(Collected data entries)
┌──

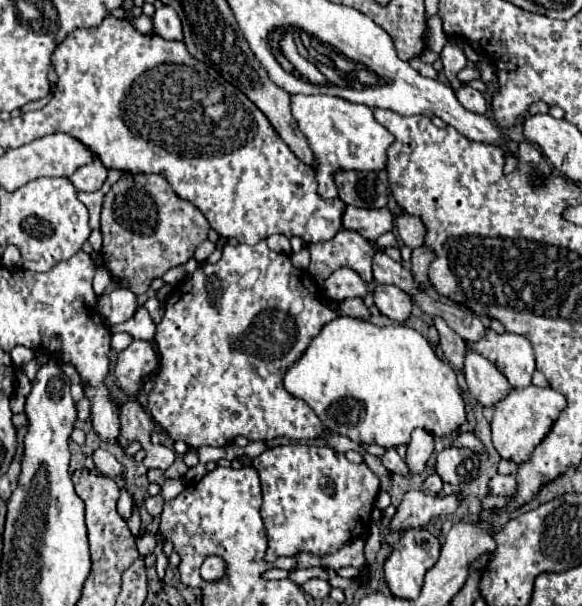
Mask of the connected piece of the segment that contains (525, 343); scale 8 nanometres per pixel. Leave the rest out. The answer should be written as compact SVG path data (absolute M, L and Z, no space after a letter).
M486 329L484 337L476 343L466 343L468 349L480 353L482 357L486 357L490 363L496 365L496 369L506 375L506 379L514 385L514 387L528 387L532 383L532 373L534 373L534 349L530 345L530 341L524 335L516 335L516 333L496 333L494 329Z

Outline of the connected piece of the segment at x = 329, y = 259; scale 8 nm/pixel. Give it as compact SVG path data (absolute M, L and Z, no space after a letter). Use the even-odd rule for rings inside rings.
M340 229L334 239L308 243L306 249L310 251L308 271L316 277L318 283L328 279L340 267L356 271L366 283L372 281L372 259L376 247L358 231Z

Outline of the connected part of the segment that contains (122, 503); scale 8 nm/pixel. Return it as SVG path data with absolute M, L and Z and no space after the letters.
M122 487L122 495L120 495L120 501L118 501L118 511L120 511L120 515L124 515L124 519L130 519L130 513L132 513L132 495L128 493L126 487Z

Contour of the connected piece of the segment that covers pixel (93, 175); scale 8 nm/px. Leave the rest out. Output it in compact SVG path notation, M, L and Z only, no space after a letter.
M92 161L90 165L84 165L74 171L70 181L78 191L98 191L108 177L108 169L104 167L102 161Z

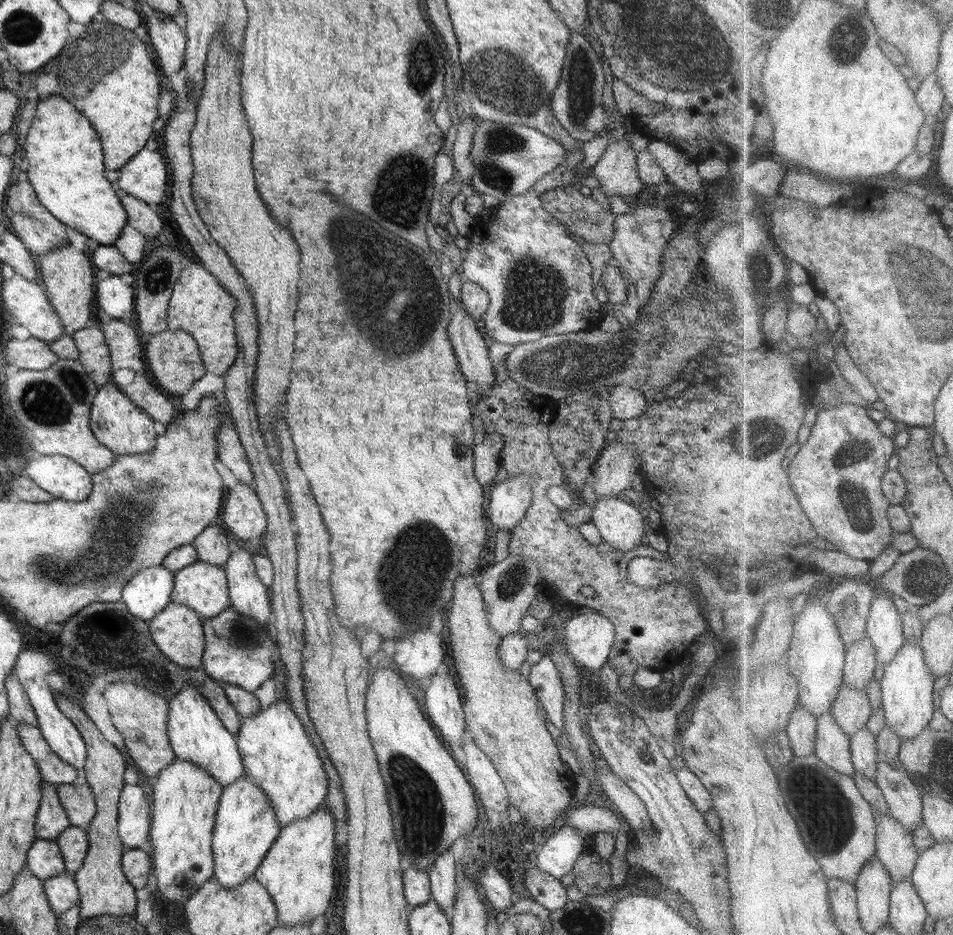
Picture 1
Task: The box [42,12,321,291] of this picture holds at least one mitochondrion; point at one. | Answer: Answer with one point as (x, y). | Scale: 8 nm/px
(103, 55)

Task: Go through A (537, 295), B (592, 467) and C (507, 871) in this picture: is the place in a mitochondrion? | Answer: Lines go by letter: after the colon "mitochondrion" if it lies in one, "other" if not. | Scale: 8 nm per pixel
A: mitochondrion
B: other
C: other

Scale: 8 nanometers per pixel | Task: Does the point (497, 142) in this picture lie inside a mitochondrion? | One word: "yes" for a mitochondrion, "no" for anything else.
yes

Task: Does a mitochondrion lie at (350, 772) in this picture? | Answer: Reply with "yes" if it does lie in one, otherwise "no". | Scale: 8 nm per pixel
no

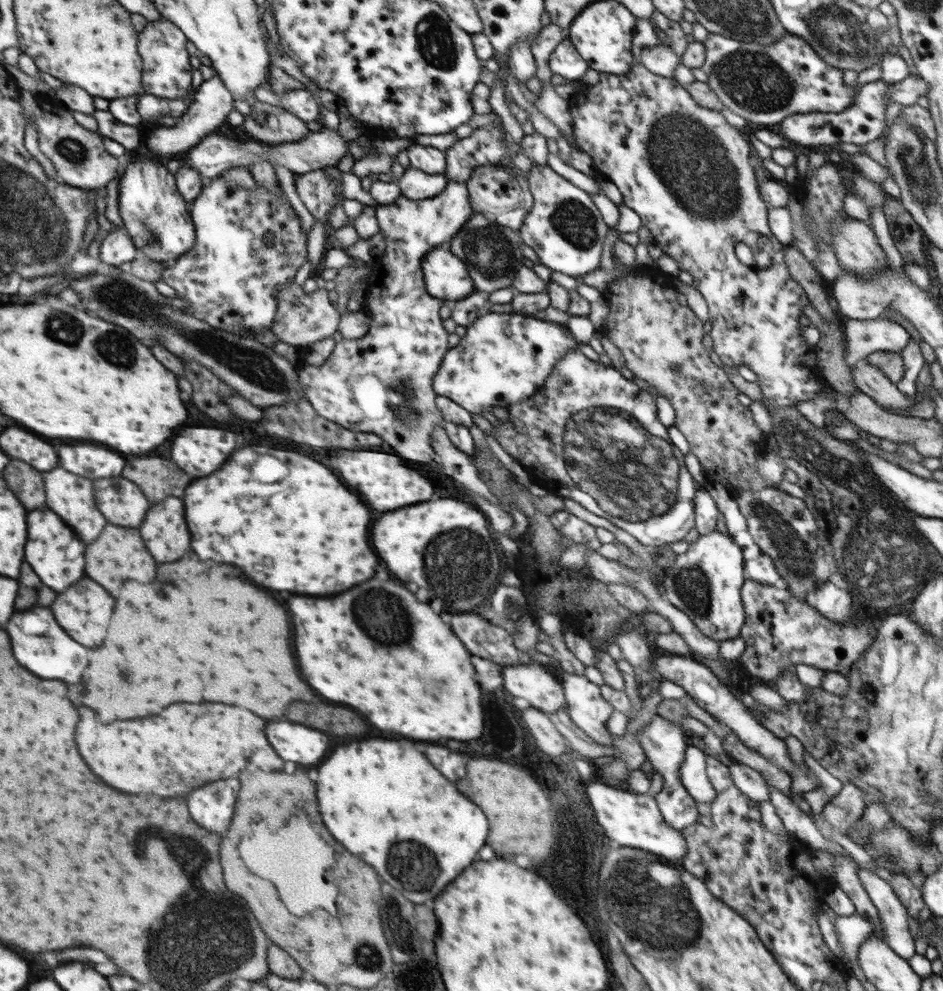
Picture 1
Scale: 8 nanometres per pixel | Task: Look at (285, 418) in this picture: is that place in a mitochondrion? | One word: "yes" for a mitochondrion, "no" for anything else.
yes

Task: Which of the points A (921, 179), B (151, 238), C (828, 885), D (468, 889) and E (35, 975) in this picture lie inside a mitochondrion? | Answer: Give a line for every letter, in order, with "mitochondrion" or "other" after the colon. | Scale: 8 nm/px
A: mitochondrion
B: mitochondrion
C: other
D: other
E: other

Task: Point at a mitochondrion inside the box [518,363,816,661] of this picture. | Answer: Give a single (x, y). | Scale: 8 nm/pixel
(617, 464)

└──

• _What the task asks_: Your answer should hold only the lines from the line with "Outline of the connected part" through the closing line of the records, restated exactly and free of pictures.

• _Expected answer_:
Outline of the connected part of the segment that contains (122, 503); scale 8 nm/pixel. Return it as SVG path data with absolute M, L and Z and no space after the letters.
M122 487L122 495L120 495L120 501L118 501L118 511L120 511L120 515L124 515L124 519L130 519L130 513L132 513L132 495L128 493L126 487Z

Contour of the connected piece of the segment that covers pixel (93, 175); scale 8 nm/px. Leave the rest out. Output it in compact SVG path notation, M, L and Z only, no space after a letter.
M92 161L90 165L84 165L74 171L70 181L78 191L98 191L108 177L108 169L104 167L102 161Z

Picture 1
Task: The box [42,12,321,291] of this picture holds at least one mitochondrion; point at one. | Answer: Answer with one point as (x, y). | Scale: 8 nm/px
(103, 55)

Task: Go through A (537, 295), B (592, 467) and C (507, 871) in this picture: is the place in a mitochondrion? | Answer: Lines go by letter: after the colon "mitochondrion" if it lies in one, "other" if not. | Scale: 8 nm per pixel
A: mitochondrion
B: other
C: other

Scale: 8 nanometers per pixel | Task: Does the point (497, 142) in this picture lie inside a mitochondrion? | One word: "yes" for a mitochondrion, "no" for anything else.
yes

Task: Does a mitochondrion lie at (350, 772) in this picture? | Answer: Reply with "yes" if it does lie in one, otherwise "no". | Scale: 8 nm per pixel
no

Picture 1
Scale: 8 nanometres per pixel | Task: Look at (285, 418) in this picture: is that place in a mitochondrion? | One word: "yes" for a mitochondrion, "no" for anything else.
yes

Task: Which of the points A (921, 179), B (151, 238), C (828, 885), D (468, 889) and E (35, 975) in this picture lie inside a mitochondrion? | Answer: Give a line for every letter, in order, with "mitochondrion" or "other" after the colon. | Scale: 8 nm/px
A: mitochondrion
B: mitochondrion
C: other
D: other
E: other

Task: Point at a mitochondrion inside the box [518,363,816,661] of this picture. | Answer: Give a single (x, y). | Scale: 8 nm/pixel
(617, 464)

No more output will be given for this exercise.